PROBLEM DESCRIPTION
Read through the listing below and return only the lines containing "Ярославле".

SUPPLIED ENTRIES
BEGIN

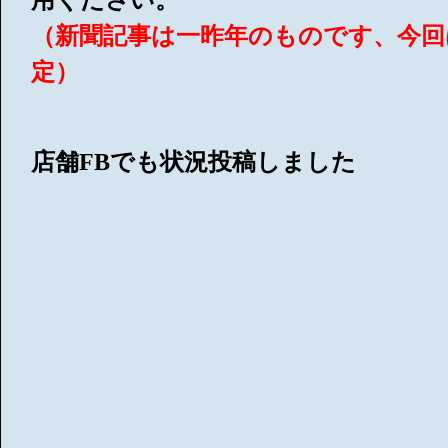
用ください。
（新聞記事は一昨年のものです、今回
定）
店舗FBでも状況投稿しました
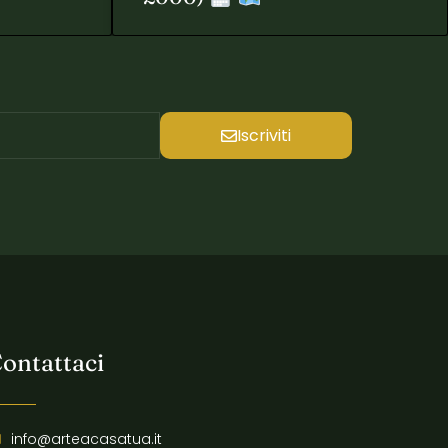
Iscriviti
ontattaci
info@arteacasatua.it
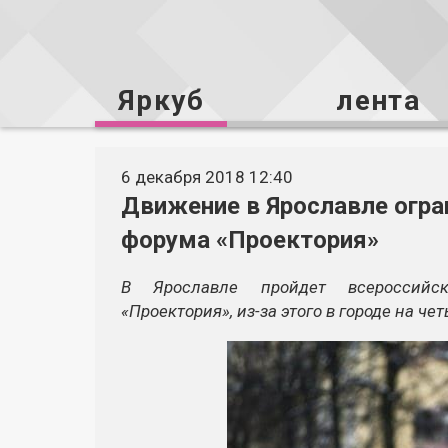
Яркуб
лента
6 декабря 2018 12:40
Движение в Ярославле огран
форума «Проектория»
В Ярославле пройдет всероссийс
«Проектория», из-за этого в городе на ч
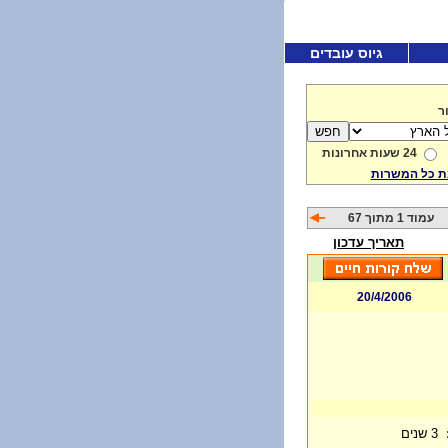
גיוס עובדים
ר
24 שעות אחרונות
 כל המשרות
עמוד 1 מתוך 67
תאריך עדכון
20/4/2006
3 שנים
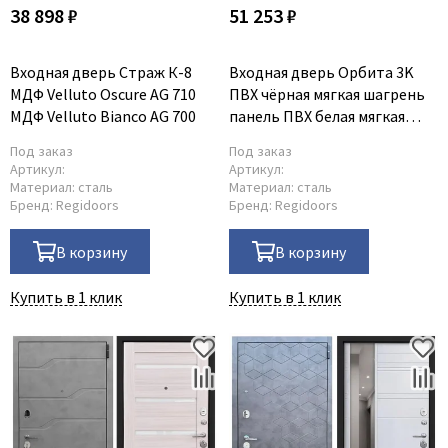
38 898 ₽
51 253 ₽
Входная дверь Страж К-8
Входная дверь Орбита 3K
МДФ Velluto Oscure AG 710
ПВХ чёрная мягкая шагрень
МДФ Velluto Bianco AG 700
панель ПВХ белая мягкая
шагрень
Под заказ
Под заказ
Артикул:
Артикул:
Материал:
сталь
Материал:
сталь
Бренд:
Regidoors
Бренд:
Regidoors
В корзину
В корзину
Купить в 1 клик
Купить в 1 клик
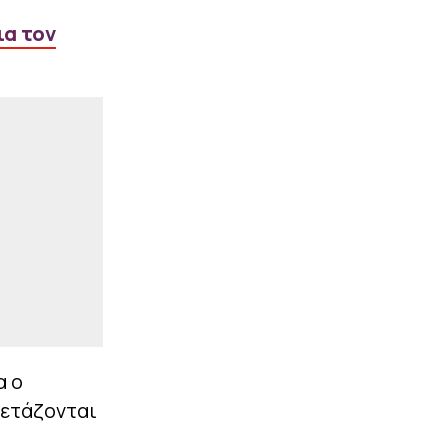
killer»
ια τον
|
ΕΠΙΚΑΙΡΟΤΗΤΑ
16:32
«Παθολογικά τα αίτια»
του θανάτου του
90χρονου που βρέθηκε
στον καταψύκτη στον
Μυστρά - Πρώτη
ιατροδικαστική εκτίμηση
ΠΕΡΙΣΣΟΤΕΡΑ
α ο
ξετάζονται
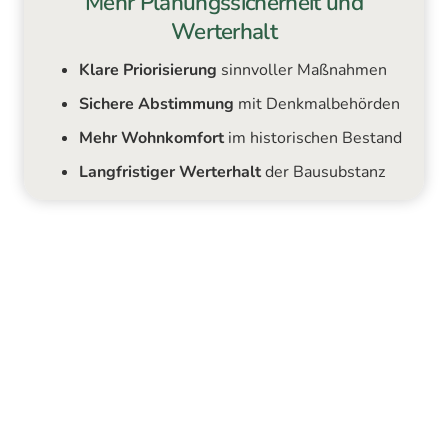
Mehr Planungssicherheit und
Werterhalt
Klare Priorisierung
sinnvoller Maßnahmen
Sichere Abstimmung
mit Denkmalbehörden
Mehr Wohnkomfort
im historischen Bestand
Langfristiger Werterhalt
der Bausubstanz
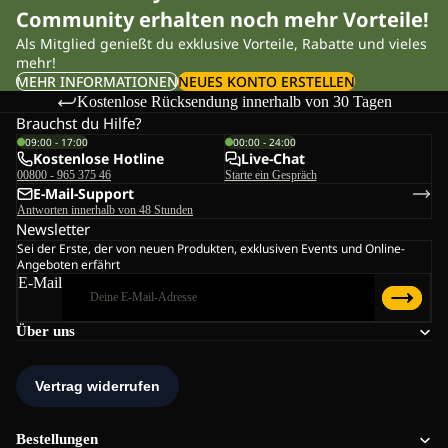
Community erhalten noch mehr Vorteile!
Als Mitglied genießt du exklusive Vorteile, Rabatte und vieles
mehr!
MEHR INFORMATIONEN
NEUES KONTO ERSTELLEN
Kostenlose Rücksendung innerhalb von 30 Tagen
Brauchst du Hilfe?
09:00 - 17:00
00:00 - 24:00
Kostenlose Hotline
Live-Chat
00800 - 965 375 46
Starte ein Gespräch
E-Mail-Support
Antworten innerhalb von 48 Stunden
Newsletter
Sei der Erste, der von neuen Produkten, exklusiven Events und Online-
Angeboten erfährt
E-Mail
Über uns
Bestellungen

END

YOUR SOLUTION
Движение в Ярославле огран
В Ярославле пройдет всероссийс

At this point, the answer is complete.